▶ **Dataset records**:
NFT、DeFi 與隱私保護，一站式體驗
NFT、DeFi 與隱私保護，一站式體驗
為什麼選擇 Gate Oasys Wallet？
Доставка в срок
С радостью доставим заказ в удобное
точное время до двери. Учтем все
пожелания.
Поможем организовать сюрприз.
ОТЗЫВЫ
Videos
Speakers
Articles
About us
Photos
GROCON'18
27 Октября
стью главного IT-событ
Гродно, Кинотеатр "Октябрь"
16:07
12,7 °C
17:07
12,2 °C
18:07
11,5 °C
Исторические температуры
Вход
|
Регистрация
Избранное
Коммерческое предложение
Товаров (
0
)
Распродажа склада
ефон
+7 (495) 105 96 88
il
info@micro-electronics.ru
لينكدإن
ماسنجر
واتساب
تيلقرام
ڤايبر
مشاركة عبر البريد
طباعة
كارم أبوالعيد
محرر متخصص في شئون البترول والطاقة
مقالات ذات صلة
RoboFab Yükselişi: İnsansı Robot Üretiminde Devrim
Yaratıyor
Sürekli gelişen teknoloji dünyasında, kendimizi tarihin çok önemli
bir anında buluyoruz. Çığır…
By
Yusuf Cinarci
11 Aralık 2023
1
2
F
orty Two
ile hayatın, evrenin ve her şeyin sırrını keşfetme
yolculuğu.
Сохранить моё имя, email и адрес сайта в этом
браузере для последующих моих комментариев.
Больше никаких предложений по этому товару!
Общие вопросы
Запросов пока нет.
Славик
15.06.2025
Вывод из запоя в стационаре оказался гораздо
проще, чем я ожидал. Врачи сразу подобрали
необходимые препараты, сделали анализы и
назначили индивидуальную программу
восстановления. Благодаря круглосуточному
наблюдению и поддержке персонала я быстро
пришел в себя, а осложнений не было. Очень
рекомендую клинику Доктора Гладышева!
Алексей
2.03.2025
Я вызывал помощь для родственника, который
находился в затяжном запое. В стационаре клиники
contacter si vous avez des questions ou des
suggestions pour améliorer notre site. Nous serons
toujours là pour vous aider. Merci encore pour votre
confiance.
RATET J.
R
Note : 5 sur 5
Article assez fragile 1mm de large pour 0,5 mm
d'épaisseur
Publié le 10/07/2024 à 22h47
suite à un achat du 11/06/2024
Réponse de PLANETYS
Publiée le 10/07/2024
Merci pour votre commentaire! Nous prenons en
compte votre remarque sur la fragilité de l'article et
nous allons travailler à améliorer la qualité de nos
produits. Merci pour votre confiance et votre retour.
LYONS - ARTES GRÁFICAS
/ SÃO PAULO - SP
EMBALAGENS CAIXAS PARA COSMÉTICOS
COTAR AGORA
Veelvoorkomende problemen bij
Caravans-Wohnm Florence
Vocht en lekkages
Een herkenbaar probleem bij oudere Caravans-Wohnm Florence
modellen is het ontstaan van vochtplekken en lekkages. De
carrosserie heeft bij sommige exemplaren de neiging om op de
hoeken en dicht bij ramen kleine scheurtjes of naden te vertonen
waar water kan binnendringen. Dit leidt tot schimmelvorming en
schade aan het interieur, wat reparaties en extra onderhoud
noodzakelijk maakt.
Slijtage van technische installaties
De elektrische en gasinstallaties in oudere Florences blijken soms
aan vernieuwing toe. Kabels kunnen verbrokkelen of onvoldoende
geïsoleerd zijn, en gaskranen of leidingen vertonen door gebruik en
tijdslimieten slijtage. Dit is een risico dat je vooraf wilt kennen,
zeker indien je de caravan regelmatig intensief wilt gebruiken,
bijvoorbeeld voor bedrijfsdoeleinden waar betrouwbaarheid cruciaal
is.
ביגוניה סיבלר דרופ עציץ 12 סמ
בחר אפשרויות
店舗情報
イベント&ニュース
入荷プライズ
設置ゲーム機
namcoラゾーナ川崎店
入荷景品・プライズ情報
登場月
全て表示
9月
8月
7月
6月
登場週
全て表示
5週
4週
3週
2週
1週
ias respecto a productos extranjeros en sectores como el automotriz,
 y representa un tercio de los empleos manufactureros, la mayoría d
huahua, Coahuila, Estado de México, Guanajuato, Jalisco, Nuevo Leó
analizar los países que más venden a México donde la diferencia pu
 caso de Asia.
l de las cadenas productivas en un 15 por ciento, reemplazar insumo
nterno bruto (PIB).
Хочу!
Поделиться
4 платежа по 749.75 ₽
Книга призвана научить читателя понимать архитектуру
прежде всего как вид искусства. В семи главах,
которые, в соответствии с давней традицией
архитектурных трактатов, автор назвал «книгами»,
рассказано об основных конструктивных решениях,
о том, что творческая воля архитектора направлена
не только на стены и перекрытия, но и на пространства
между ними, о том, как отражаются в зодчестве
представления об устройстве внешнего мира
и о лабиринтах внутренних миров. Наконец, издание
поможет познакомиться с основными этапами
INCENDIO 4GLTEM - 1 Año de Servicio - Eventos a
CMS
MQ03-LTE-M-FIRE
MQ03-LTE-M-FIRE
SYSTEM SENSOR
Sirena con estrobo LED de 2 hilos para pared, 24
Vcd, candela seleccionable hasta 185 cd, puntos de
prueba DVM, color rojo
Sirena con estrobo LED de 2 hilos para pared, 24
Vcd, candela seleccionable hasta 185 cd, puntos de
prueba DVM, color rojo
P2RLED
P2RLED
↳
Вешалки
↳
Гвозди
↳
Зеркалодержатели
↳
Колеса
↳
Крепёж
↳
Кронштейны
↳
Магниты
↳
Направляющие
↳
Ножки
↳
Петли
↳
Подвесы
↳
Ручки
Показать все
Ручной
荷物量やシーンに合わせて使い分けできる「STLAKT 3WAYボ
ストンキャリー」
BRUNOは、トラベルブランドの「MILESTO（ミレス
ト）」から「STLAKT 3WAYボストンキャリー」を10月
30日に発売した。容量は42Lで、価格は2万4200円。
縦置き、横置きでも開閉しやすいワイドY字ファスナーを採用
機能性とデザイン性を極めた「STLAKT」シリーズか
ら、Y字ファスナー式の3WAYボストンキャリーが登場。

▶ **What you should do**: Copy out every entry exactly.

▶ **Task answer**:
NFT、DeFi 與隱私保護，一站式體驗
NFT、DeFi 與隱私保護，一站式體驗
為什麼選擇 Gate Oasys Wallet？
Доставка в срок
С радостью доставим заказ в удобное
точное время до двери. Учтем все
пожелания.
Поможем организовать сюрприз.
ОТЗЫВЫ
Videos
Speakers
Articles
About us
Photos
GROCON'18
27 Октября
стью главного IT-событ
Гродно, Кинотеатр "Октябрь"
16:07
12,7 °C
17:07
12,2 °C
18:07
11,5 °C
Исторические температуры
Вход
|
Регистрация
Избранное
Коммерческое предложение
Товаров (
0
)
Распродажа склада
ефон
+7 (495) 105 96 88
il
info@micro-electronics.ru
لينكدإن
ماسنجر
واتساب
تيلقرام
ڤايبر
مشاركة عبر البريد
طباعة
كارم أبوالعيد
محرر متخصص في شئون البترول والطاقة
مقالات ذات صلة
RoboFab Yükselişi: İnsansı Robot Üretiminde Devrim
Yaratıyor
Sürekli gelişen teknoloji dünyasında, kendimizi tarihin çok önemli
bir anında buluyoruz. Çığır…
By
Yusuf Cinarci
11 Aralık 2023
1
2
F
orty Two
ile hayatın, evrenin ve her şeyin sırrını keşfetme
yolculuğu.
Сохранить моё имя, email и адрес сайта в этом
браузере для последующих моих комментариев.
Больше никаких предложений по этому товару!
Общие вопросы
Запросов пока нет.
Славик
15.06.2025
Вывод из запоя в стационаре оказался гораздо
проще, чем я ожидал. Врачи сразу подобрали
необходимые препараты, сделали анализы и
назначили индивидуальную программу
восстановления. Благодаря круглосуточному
наблюдению и поддержке персонала я быстро
пришел в себя, а осложнений не было. Очень
рекомендую клинику Доктора Гладышева!
Алексей
2.03.2025
Я вызывал помощь для родственника, который
находился в затяжном запое. В стационаре клиники
contacter si vous avez des questions ou des
suggestions pour améliorer notre site. Nous serons
toujours là pour vous aider. Merci encore pour votre
confiance.
RATET J.
R
Note : 5 sur 5
Article assez fragile 1mm de large pour 0,5 mm
d'épaisseur
Publié le 10/07/2024 à 22h47
suite à un achat du 11/06/2024
Réponse de PLANETYS
Publiée le 10/07/2024
Merci pour votre commentaire! Nous prenons en
compte votre remarque sur la fragilité de l'article et
nous allons travailler à améliorer la qualité de nos
produits. Merci pour votre confiance et votre retour.
LYONS - ARTES GRÁFICAS
/ SÃO PAULO - SP
EMBALAGENS CAIXAS PARA COSMÉTICOS
COTAR AGORA
Veelvoorkomende problemen bij
Caravans-Wohnm Florence
Vocht en lekkages
Een herkenbaar probleem bij oudere Caravans-Wohnm Florence
modellen is het ontstaan van vochtplekken en lekkages. De
carrosserie heeft bij sommige exemplaren de neiging om op de
hoeken en dicht bij ramen kleine scheurtjes of naden te vertonen
waar water kan binnendringen. Dit leidt tot schimmelvorming en
schade aan het interieur, wat reparaties en extra onderhoud
noodzakelijk maakt.
Slijtage van technische installaties
De elektrische en gasinstallaties in oudere Florences blijken soms
aan vernieuwing toe. Kabels kunnen verbrokkelen of onvoldoende
geïsoleerd zijn, en gaskranen of leidingen vertonen door gebruik en
tijdslimieten slijtage. Dit is een risico dat je vooraf wilt kennen,
zeker indien je de caravan regelmatig intensief wilt gebruiken,
bijvoorbeeld voor bedrijfsdoeleinden waar betrouwbaarheid cruciaal
is.
ביגוניה סיבלר דרופ עציץ 12 סמ
בחר אפשרויות
店舗情報
イベント&ニュース
入荷プライズ
設置ゲーム機
namcoラゾーナ川崎店
入荷景品・プライズ情報
登場月
全て表示
9月
8月
7月
6月
登場週
全て表示
5週
4週
3週
2週
1週
ias respecto a productos extranjeros en sectores como el automotriz,
 y representa un tercio de los empleos manufactureros, la mayoría d
huahua, Coahuila, Estado de México, Guanajuato, Jalisco, Nuevo Leó
analizar los países que más venden a México donde la diferencia pu
 caso de Asia.
l de las cadenas productivas en un 15 por ciento, reemplazar insumo
nterno bruto (PIB).
Хочу!
Поделиться
4 платежа по 749.75 ₽
Книга призвана научить читателя понимать архитектуру
прежде всего как вид искусства. В семи главах,
которые, в соответствии с давней традицией
архитектурных трактатов, автор назвал «книгами»,
рассказано об основных конструктивных решениях,
о том, что творческая воля архитектора направлена
не только на стены и перекрытия, но и на пространства
между ними, о том, как отражаются в зодчестве
представления об устройстве внешнего мира
и о лабиринтах внутренних миров. Наконец, издание
поможет познакомиться с основными этапами
INCENDIO 4GLTEM - 1 Año de Servicio - Eventos a
CMS
MQ03-LTE-M-FIRE
MQ03-LTE-M-FIRE
SYSTEM SENSOR
Sirena con estrobo LED de 2 hilos para pared, 24
Vcd, candela seleccionable hasta 185 cd, puntos de
prueba DVM, color rojo
Sirena con estrobo LED de 2 hilos para pared, 24
Vcd, candela seleccionable hasta 185 cd, puntos de
prueba DVM, color rojo
P2RLED
P2RLED
↳
Вешалки
↳
Гвозди
↳
Зеркалодержатели
↳
Колеса
↳
Крепёж
↳
Кронштейны
↳
Магниты
↳
Направляющие
↳
Ножки
↳
Петли
↳
Подвесы
↳
Ручки
Показать все
Ручной
荷物量やシーンに合わせて使い分けできる「STLAKT 3WAYボ
ストンキャリー」
BRUNOは、トラベルブランドの「MILESTO（ミレス
ト）」から「STLAKT 3WAYボストンキャリー」を10月
30日に発売した。容量は42Lで、価格は2万4200円。
縦置き、横置きでも開閉しやすいワイドY字ファスナーを採用
機能性とデザイン性を極めた「STLAKT」シリーズか
ら、Y字ファスナー式の3WAYボストンキャリーが登場。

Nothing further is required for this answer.